The God over the year for this past Kemetic year has been Sekhmet Nesret, which seemed to be appropriate for a plague year tbh. As Wep Ronpet approaches, I’ve been thinking about how far I’ve come, and how many changes have happened in my life since then. More than I initially thought, tbh. Returning to the House of Netjer was a big one, but really just the beginning. Going through the Beginner’s Class again, and relearning this religion again, was a revelation. It’s become clear to me that I just wasn’t ready back when I was first in the House. This past decade of wandering has been leading me to this path again, to returning home. I find it fitting that the oracle card I got in a recent witchy mystery parcel was one that said, All Paths Lead Home (from the Starseed Oracle). That’s very much been my theme for this year ngl.

I burnt out halfway through second semester last year. Partly my fault for not listening to my body when I should have rested. But I persisted anyway. And I think the past six months have been very restorative for me and placed me in a better position to succeed this time around. Especially since I stopped drinking coffee in March after the worst 3 day migraine I’ve ever had. It felt like detoxing, resetting my system, a smol mini-death to change things I didn’t otherwise have the power/motivation/energy to change. I still sort of feel like I’m still processing all of that. My brain definitely took a couple of months to settle and stop worrying that migraines were just around the corner.

I’ve been looking into my health as well, and seeking out a hEDS diagnosis. I’m at the stage now where I just want to know, so I can then plan around it, and work on my joints from there. So I’m working on that. All part of knowing yourself, really, tbh.

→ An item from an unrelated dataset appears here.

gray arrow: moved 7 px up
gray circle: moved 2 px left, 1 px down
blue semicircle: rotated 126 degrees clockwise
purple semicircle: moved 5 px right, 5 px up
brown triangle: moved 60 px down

Getting my working altar set up properly has also been very productive. I think the migraines were definitely getting in the way of me sensing energy bc I can feel stuff now. It’s not constant, and it’s nothing more than a feeling rn, but it’s definitely something. I’ve been doing some spellwork and figuring out finally what I’ve been wanting my witchcraft to look like. What I want is a Kemetic magical practice with modern witchcraft techniques as well as heka. Something that’s instinctive, but also works. And I’ve never found anyone doing it the way I want to do it, so I’m just doing it myself. I may write up some of my workings on here once they’ve done their job, just to give you an idea of how I’m doing things now.

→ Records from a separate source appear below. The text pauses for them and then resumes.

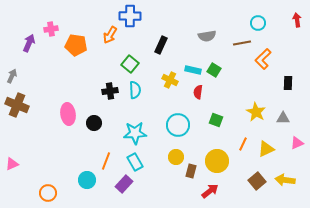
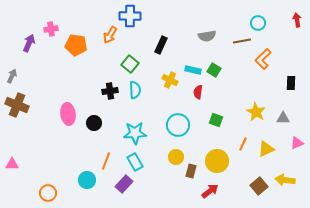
brown line at (242, 43): moved 2 px up
black rectangle at (288, 83): moved 3 px right
pink triangle at (12, 164): rotated 24 degrees clockwise
brown square at (257, 181): moved 2 px right, 5 px down
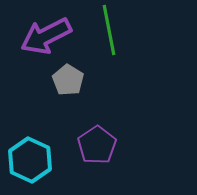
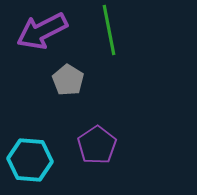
purple arrow: moved 4 px left, 5 px up
cyan hexagon: rotated 21 degrees counterclockwise
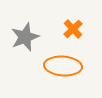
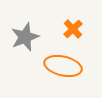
orange ellipse: rotated 9 degrees clockwise
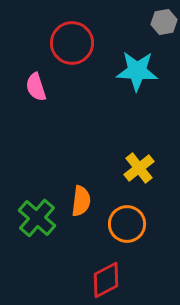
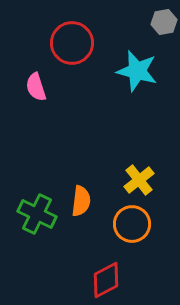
cyan star: rotated 12 degrees clockwise
yellow cross: moved 12 px down
green cross: moved 4 px up; rotated 15 degrees counterclockwise
orange circle: moved 5 px right
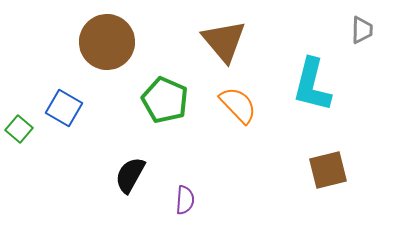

There’s definitely other things too, I think, but I don’t have the words yet, or can’t share them bc oathbound, but it’s been an interesting year, and I’m hoping for a slightly calmer year to come. I’ll be thinking about this some more as I prepare for Wep Ronpet and may share more of my reflections in the future. But I’m glad I had these changes, bc my life is so different even from back in October. I don’t recognise myself back then, and can’t go back anyway. This is me now, and I’m glad for it. It’s hard burning away what needs to be left behind, but sometimes necessary, and now I can focus on healing and growing and continuing to become.